**Data below**
——————————
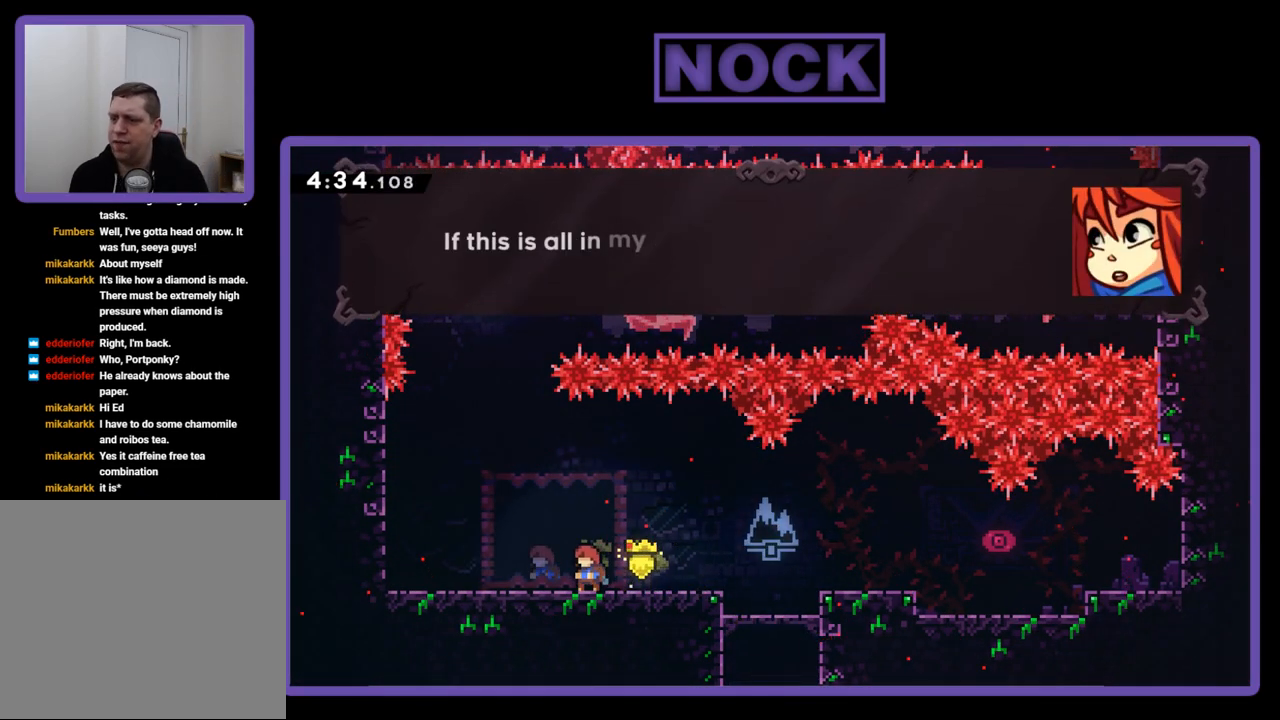
{"buttons": ["START"], "events": [[433, "START", "down"]]}
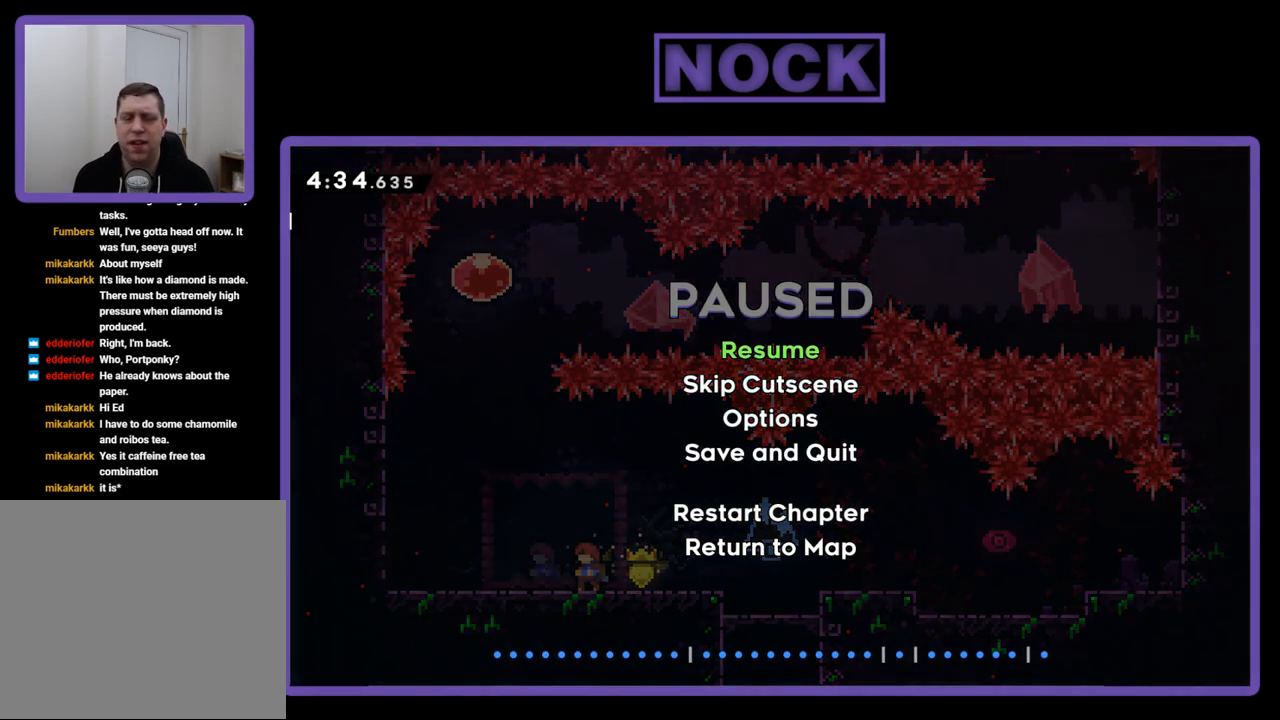
{"buttons": ["CROSS"], "events": [[50, "START", "up"], [350, "DPAD_DOWN", "down"], [417, "DPAD_DOWN", "up"], [483, "CROSS", "down"]]}
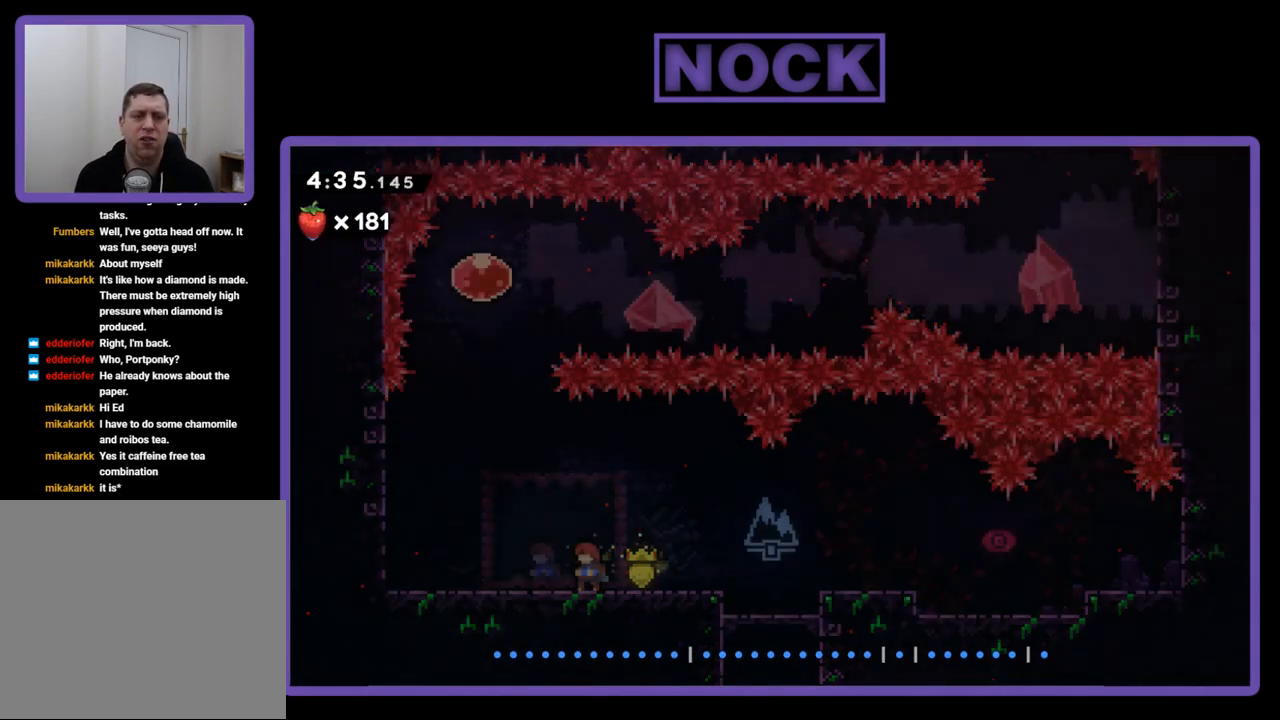
{"buttons": ["R2", "DPAD_LEFT"], "events": [[117, "CROSS", "up"], [233, "DPAD_LEFT", "down"], [250, "R2", "down"]]}
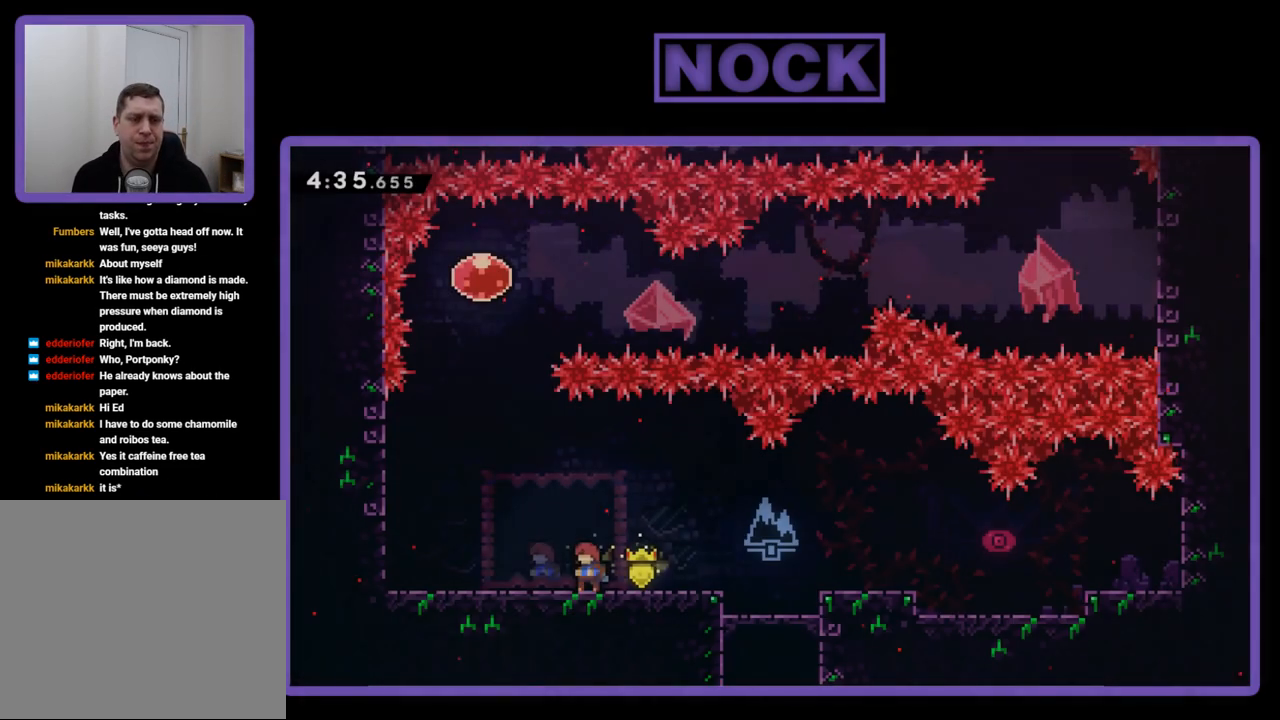
{"buttons": ["R2", "DPAD_UP", "DPAD_LEFT"], "events": [[283, "DPAD_UP", "down"]]}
——————————
**What you should do**
Return every line above where "START" appears.

**Exercise result**
{"buttons": ["START"], "events": [[433, "START", "down"]]}
{"buttons": ["CROSS"], "events": [[50, "START", "up"], [350, "DPAD_DOWN", "down"], [417, "DPAD_DOWN", "up"], [483, "CROSS", "down"]]}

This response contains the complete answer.